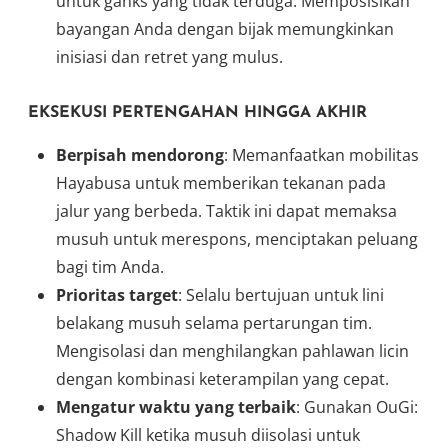
untuk ganks yang tidak terduga. Memposisikan
bayangan Anda dengan bijak memungkinkan
inisiasi dan retret yang mulus.
EKSEKUSI PERTENGAHAN HINGGA AKHIR
Berpisah mendorong
: Memanfaatkan mobilitas
Hayabusa untuk memberikan tekanan pada
jalur yang berbeda. Taktik ini dapat memaksa
musuh untuk merespons, menciptakan peluang
bagi tim Anda.
Prioritas target
: Selalu bertujuan untuk lini
belakang musuh selama pertarungan tim.
Mengisolasi dan menghilangkan pahlawan licin
dengan kombinasi keterampilan yang cepat.
Mengatur waktu yang terbaik
: Gunakan OuGi:
Shadow Kill ketika musuh diisolasi untuk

——

▸ **WHAT TO DO**
Starting with the first entry and ending with the last, reproduce the listing exactly, without its pictures.

▸ **RESULT FOR THIS TASK**
untuk ganks yang tidak terduga. Memposisikan
bayangan Anda dengan bijak memungkinkan
inisiasi dan retret yang mulus.
EKSEKUSI PERTENGAHAN HINGGA AKHIR
Berpisah mendorong
: Memanfaatkan mobilitas
Hayabusa untuk memberikan tekanan pada
jalur yang berbeda. Taktik ini dapat memaksa
musuh untuk merespons, menciptakan peluang
bagi tim Anda.
Prioritas target
: Selalu bertujuan untuk lini
belakang musuh selama pertarungan tim.
Mengisolasi dan menghilangkan pahlawan licin
dengan kombinasi keterampilan yang cepat.
Mengatur waktu yang terbaik
: Gunakan OuGi:
Shadow Kill ketika musuh diisolasi untuk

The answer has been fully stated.